==== Dataset content

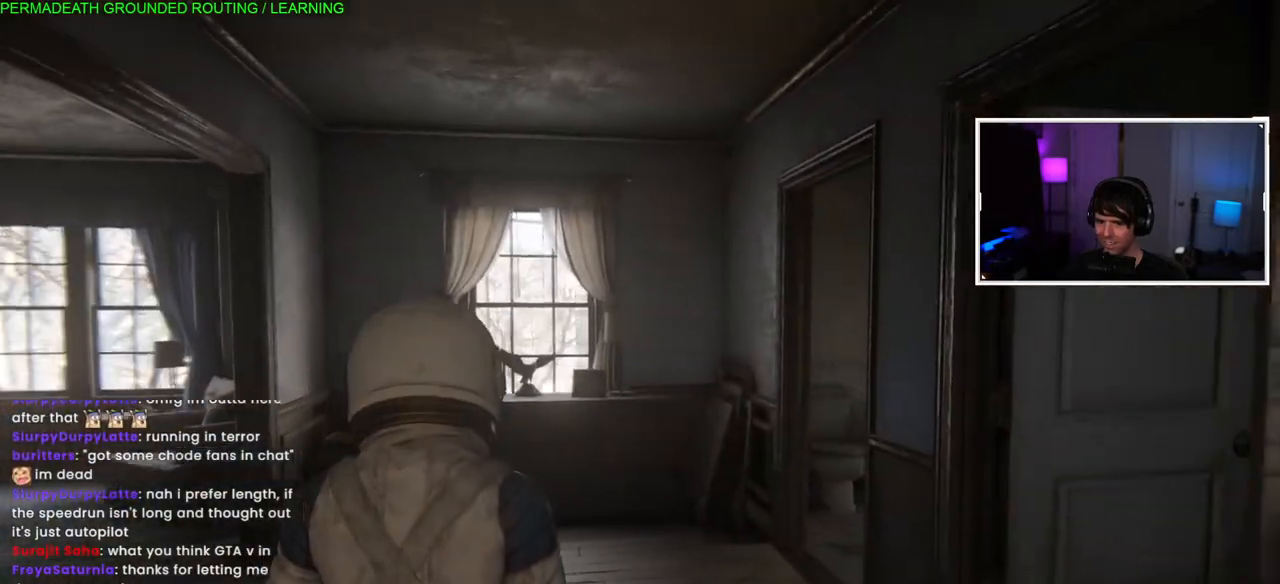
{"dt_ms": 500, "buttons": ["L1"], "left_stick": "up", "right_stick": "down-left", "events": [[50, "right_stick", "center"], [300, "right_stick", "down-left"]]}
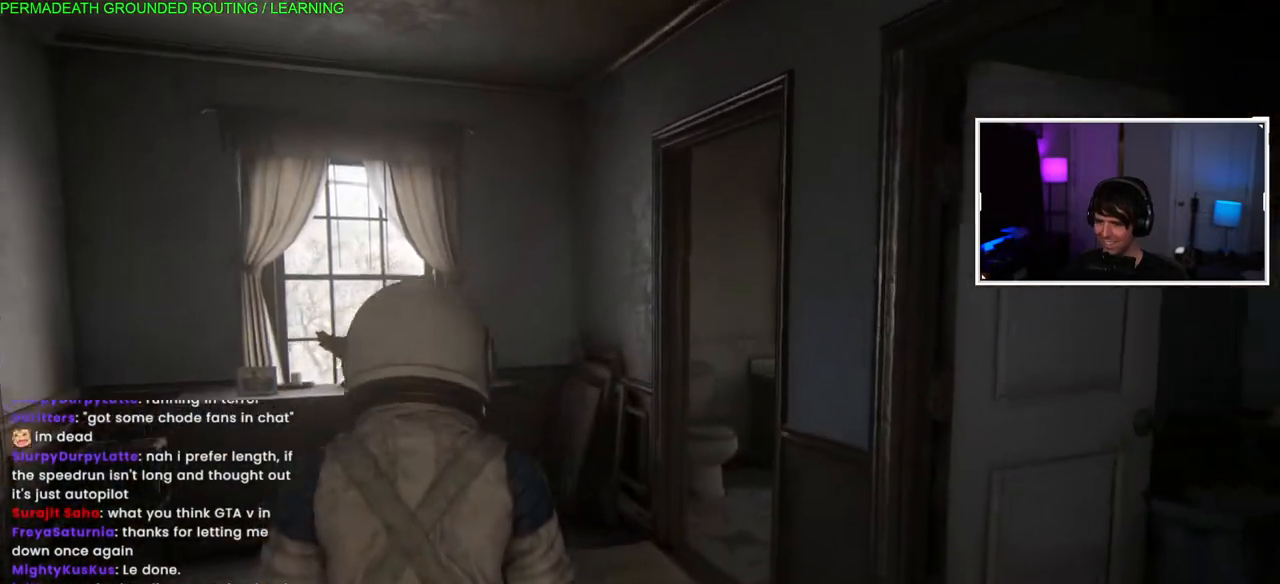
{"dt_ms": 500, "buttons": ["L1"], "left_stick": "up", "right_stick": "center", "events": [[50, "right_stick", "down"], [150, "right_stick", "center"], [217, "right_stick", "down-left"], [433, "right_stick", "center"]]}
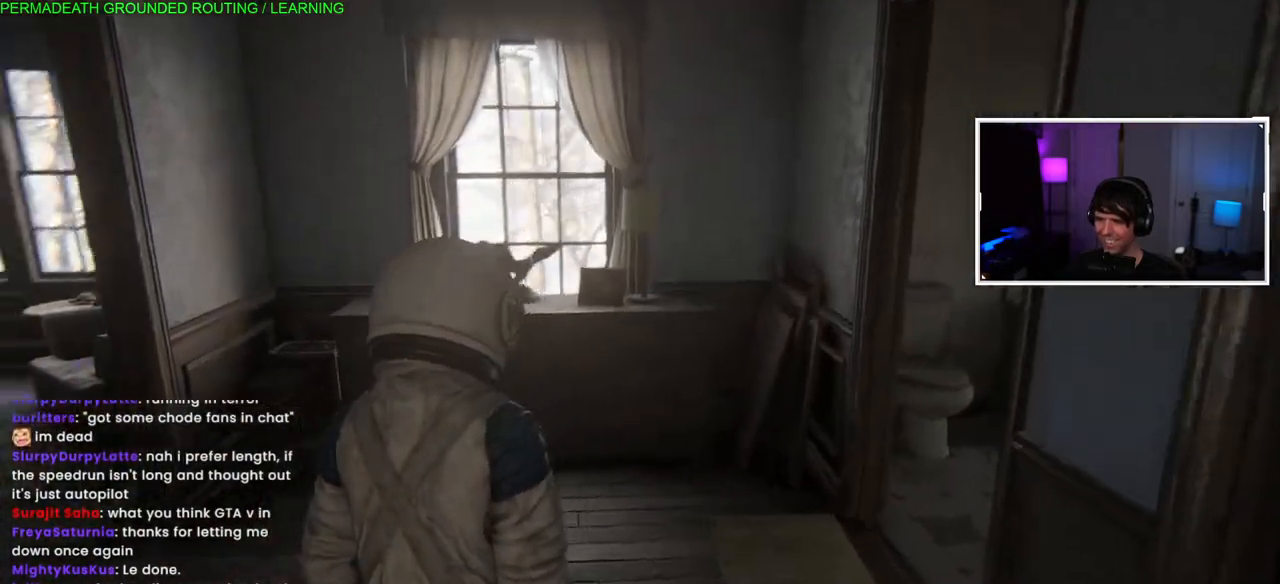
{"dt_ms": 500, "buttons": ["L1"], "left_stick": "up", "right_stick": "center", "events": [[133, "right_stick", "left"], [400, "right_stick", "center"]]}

========

- Exercise instructions -
Output the listing above exactly as it stands; no picture should appear.

- Expected answer -
{"dt_ms": 500, "buttons": ["L1"], "left_stick": "up", "right_stick": "down-left", "events": [[50, "right_stick", "center"], [300, "right_stick", "down-left"]]}
{"dt_ms": 500, "buttons": ["L1"], "left_stick": "up", "right_stick": "center", "events": [[50, "right_stick", "down"], [150, "right_stick", "center"], [217, "right_stick", "down-left"], [433, "right_stick", "center"]]}
{"dt_ms": 500, "buttons": ["L1"], "left_stick": "up", "right_stick": "center", "events": [[133, "right_stick", "left"], [400, "right_stick", "center"]]}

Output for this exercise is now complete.